Una cosa absorbe la admiración de ambos caricaturistas: las tiras cómicas. Cuando fue a los Estados Unidos, Merino acariciaba la idea de ser contratado por alguno de los poderosos sindicatos de dibujantes para el diseño de alguna celebre historieta gráfica. Pero, según dice, allá ese campo está muy competido, lo cual no quiere decir que colombianos, como Al Williamson y otros, no estén diseñando famosas tiras. Él y Pepón concuerdan en dar todos los galardones a la tira "Carlitos" (Peanuts, en inglés) y prefieren en segundo lugar a Dick Tracy cuyo autor, Chester Gould, es el de más clara intención caricaturizante entre quienes dibujan historietas (...).

Merino, aunque sin mucho énfasis dice que a lo largo de su carrera se ha sentido a ratos presionado, no por los periódicos, sino por diversas circunstancias, y no ho disfrutado de entera libertad para sus dibujos. No ha dejado, sin embargo, que se le cree ese resabio de que tantos periodistas nuestros se resienten: la autocensura. Está en contra por ejemplo, de la guerra del Vietnam y ha publicado varias caricaturas censurándola. En el fondos, sin embargo, Merino desearía poder trabajar en un medio donde el humor no estuviera supeditado a la actualidad. Aún así él vive emapapdo de actualidad. A nadie hemos visto que, como él, devora línea por línea los periódicos en busca de temas para sus dibujos. 

Cuando en tiempos de la dictadura, la censura de prensa prácticamente imposibilitaba a Merino para publicar sus ácidas críticas al régimen, Hernán distó mucho de consagrarse -como dice querer- al humor blanco. En cienrta ocasión presentó a los censores tres dibujos para que escogieran. El primero mostraba tan solo un cuadro en blanco. El segundo, un cuadro en negro.
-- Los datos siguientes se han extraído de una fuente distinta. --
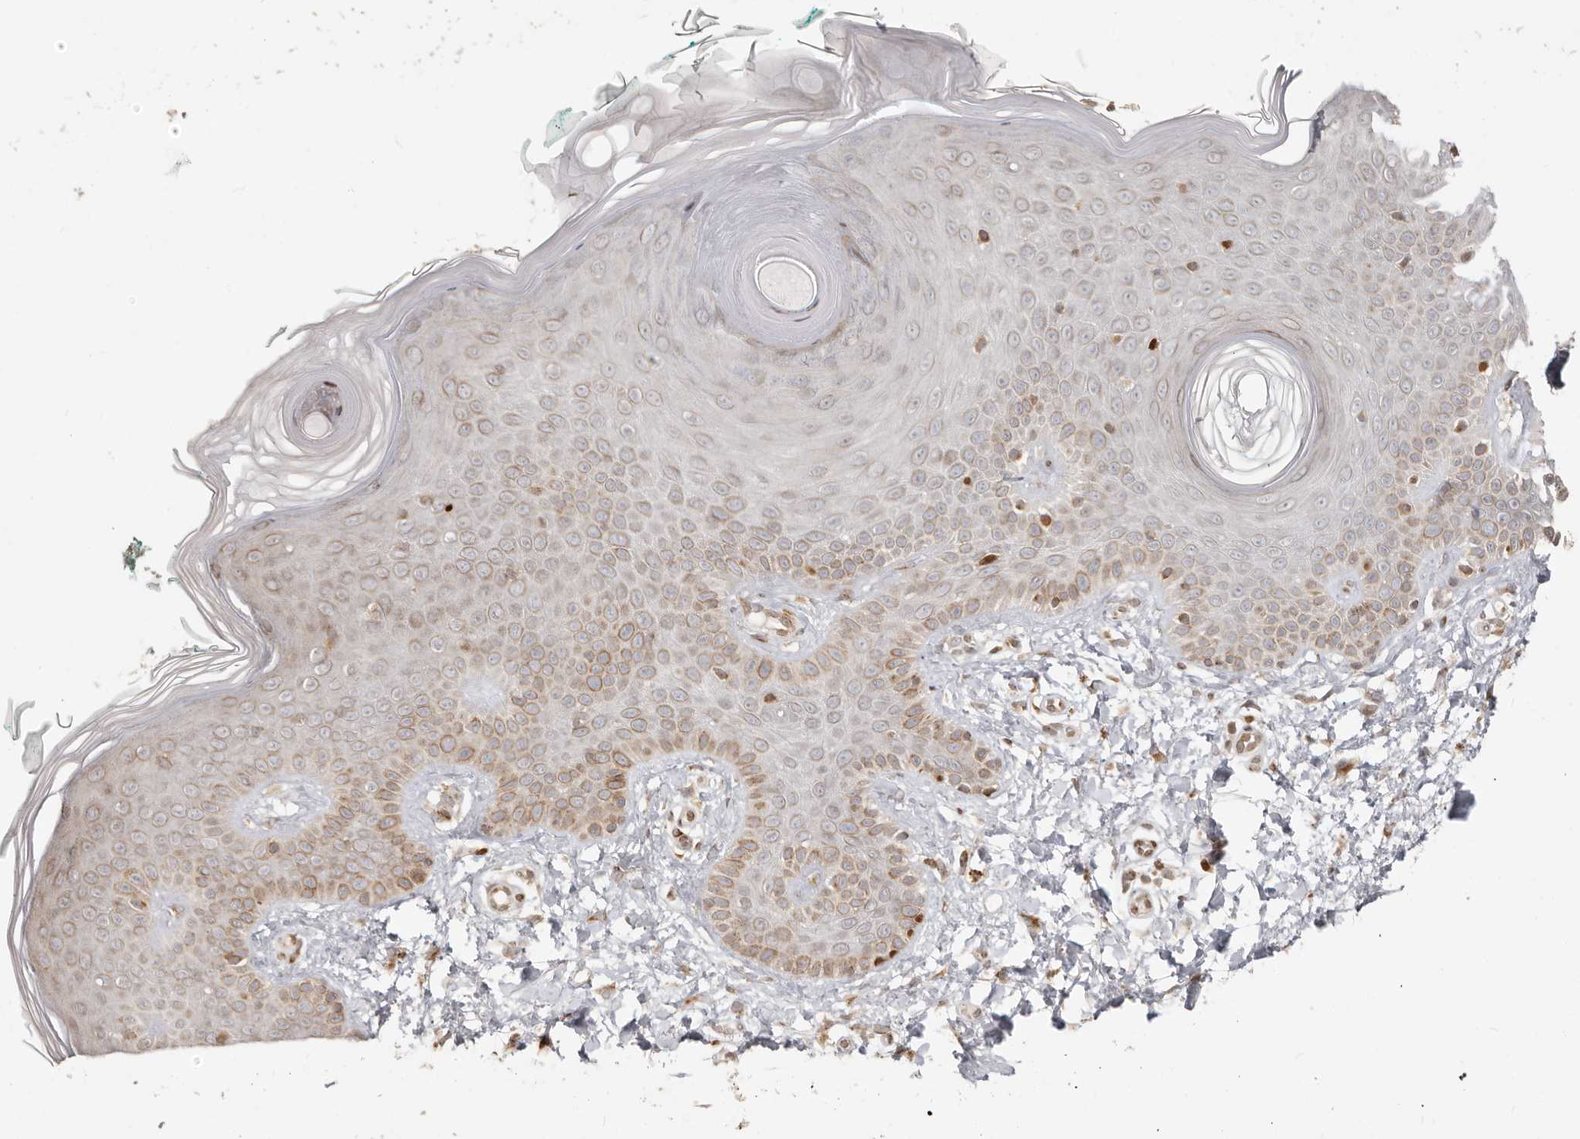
{"staining": {"intensity": "weak", "quantity": ">75%", "location": "cytoplasmic/membranous"}, "tissue": "skin", "cell_type": "Fibroblasts", "image_type": "normal", "snomed": [{"axis": "morphology", "description": "Normal tissue, NOS"}, {"axis": "topography", "description": "Skin"}], "caption": "Protein expression analysis of normal skin demonstrates weak cytoplasmic/membranous positivity in about >75% of fibroblasts. Nuclei are stained in blue.", "gene": "TRIM4", "patient": {"sex": "male", "age": 37}}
Y el tercero un cuadro con una tachadura en forma de cruz. Los esbirros de Rojas Pinilla no se decidieron por ninguno. Los consideraron sediciosos, aunque no contuvieran ninguna caricatura propiamente dicha (...).

Son las ocho de la noche, y la conversación se disgrega al rescoldo de los néctares. Entonces Merino saca lápiz y papel y realiza, con rápidos trazos, una muy fiel caricatura de Pepón. Este le devuelve la pelota, y yo recojo los dos papeles y me los echo al bolsillo. Alguien pregunta cómo se sentirán los políticos, hobres de empresa o intelectuales que tienen la fortuna -o la desgracia- de ser caricaturizados. A mí me viene a la cabeza otra frase de Winston Churchill: ¿Cómo podría seros grato sentiros contemplados por millones de seres, siempre dentro de las situaciones más ridículas, ya retratados bajo la forma de una vil alimaña, ya con una nariz con una verruga, cuando vuestra nariz es perfectamente servivle y está por completo presentable? ¿Cómo habría de pareceros bien el que millones de hombres crean que sois como ese tipo estrafalario, ese ser despreciable, ese miserable harapiento, blanco propicio del odio y de la irrisión pública? ¡E imaginad ese proceso continuado, semana tras semana, a veces día tras día, a lo largo de toda vuestra existencia! y todos vuestros concuidadanos, amigos y familiares, viéndoos subido a la picota de la mota y de la vegüenza!".

Y, pensando todo esto, no puedo eviar cierta sensación de respeto hacia los, en apariencia, inofensivos amigos que tengo delante.